Солнечный луч коснулся лица, и сразу стало немного легче. Будто оно, солнце, шепнуло Юре - погоди, не спеши, не дёргайся. Да, два случая - это уже тревожный сигнал, но ещё не закономерность. Возможно, существует некое рациональное объяснение, которое позволит не впадать в мракобесие, избежав при этом цепких объятий самой передовой в мире медицины...

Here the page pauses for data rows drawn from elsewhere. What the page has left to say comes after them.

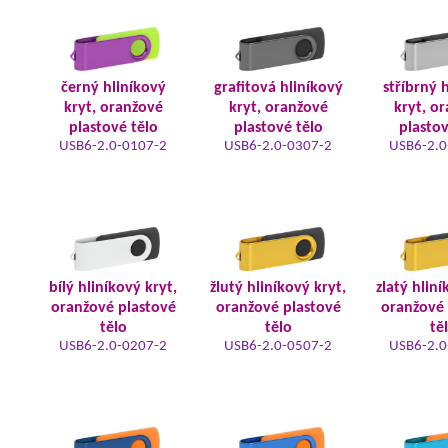
černý hliníkový
grafitová hliníkový
stříbrný 
kryt, oranžové
kryt, oranžové
kryt, o
plastové tělo
plastové tělo
plastov
USB6-2.0-0107-2
USB6-2.0-0307-2
USB6-2.0
bílý hliníkový kryt,
žlutý hliníkový kryt,
zlatý hliní
oranžové plastové
oranžové plastové
oranžové 
tělo
tělo
tě
USB6-2.0-0207-2
USB6-2.0-0507-2
USB6-2.0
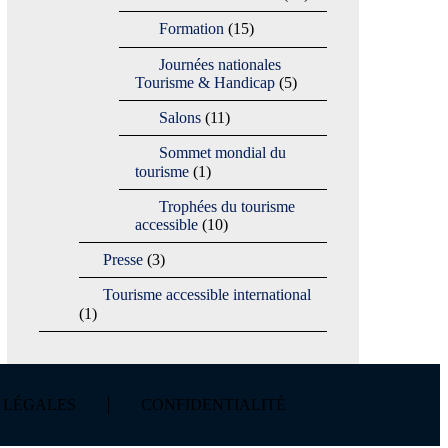
Formation
(15)
Journées nationales
Tourisme & Handicap
(5)
Salons
(11)
Sommet mondial du
tourisme
(1)
Trophées du tourisme
accessible
(10)
Presse
(3)
Tourisme accessible international
(1)
 LÉGALES
CONFIDENTIALITÉ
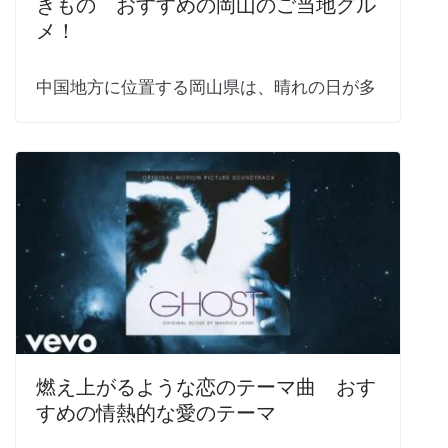
きもの おすすめの岡山のご当地グル
メ！
中国地方に位置する岡山県は、晴れの日が多
燃え上がるような恋のテーマ曲 おす
すめの情熱的な愛のテーマ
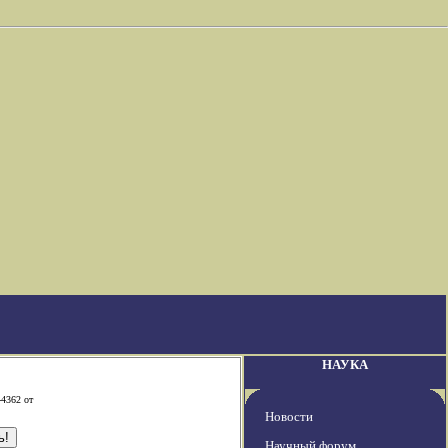
НАУКА
-4362 от
Новости
Научный форум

Здание вокзала в Медноярске представляло собой параллелепипед из тонированного стекла цвета спелой сливы. Народ, сошедший со студенческой электрички, огибал его пёстрой змейкой. В стекле отражалось чистое небо с единственным куцым облаком, жмущимся к горизонту.

Дикторша забубённо вещала: 'Скорый поезд номер двадцать один, Ленинград - Кисловодск, прибывает на второй путь ко второй платформе, время стоянки - пятьдесят пять минут...' Состав подползал величественно, как сытый питон. Юра мельком прочёл на борту название: 'Белые Ночи'. Ещё один реликт из прежней эпохи - не столько средство передвижения, сколько аттракцион для отпускников, которым не жалко времени, чтобы, устроившись у панорамных окон, пересечь страну с севера на юг, от Балтики до кавказских предгорий.

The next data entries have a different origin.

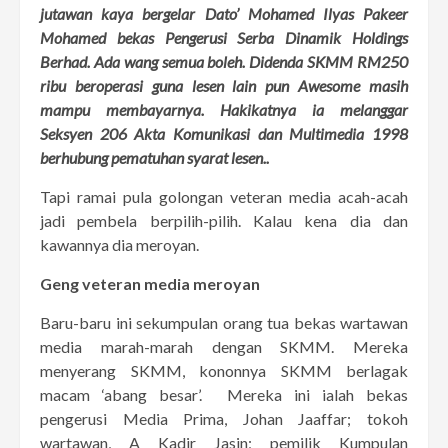
jutawan kaya bergelar Dato’ Mohamed Ilyas Pakeer
Mohamed bekas Pengerusi Serba Dinamik Holdings
Berhad. Ada wang semua boleh. Didenda SKMM RM250
ribu beroperasi guna lesen lain pun Awesome masih
mampu membayarnya. Hakikatnya ia melanggar
Seksyen 206 Akta Komunikasi dan Multimedia 1998
berhubung pematuhan syarat lesen..
Tapi ramai pula golongan veteran media acah-acah
jadi pembela berpilih-pilih. Kalau kena dia dan
kawannya dia meroyan.
Geng veteran media meroyan
Baru-baru ini sekumpulan orang tua bekas wartawan
media marah-marah dengan SKMM. Mereka
menyerang SKMM, kononnya SKMM berlagak
macam ‘abang besar’. Mereka ini ialah bekas
pengerusi Media Prima, Johan Jaaffar; tokoh
wartawan, A Kadir Jasin; pemilik Kumpulan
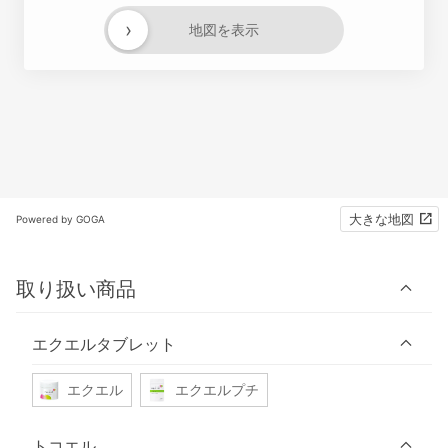
›
地図を表示
大きな地図
Powered by GOGA
取り扱い商品
エクエルタブレット
エクエル
エクエルプチ
トコエル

С привокзальной площади, приглушённо гудя, взлетали маршрутки. Чем-то они неуловимо напоминали 'пазики' шестидесятых или семидесятых годов - как если бы тот старый автобус сплющился, раздулся по бокам, округлился и выдвинул кабину вперёд. Собственно, из-за этих кабин, торчащих, как голова из панциря, аэрокары - что грузовые, что пассажирские - и удостоились сравнения с черепашками.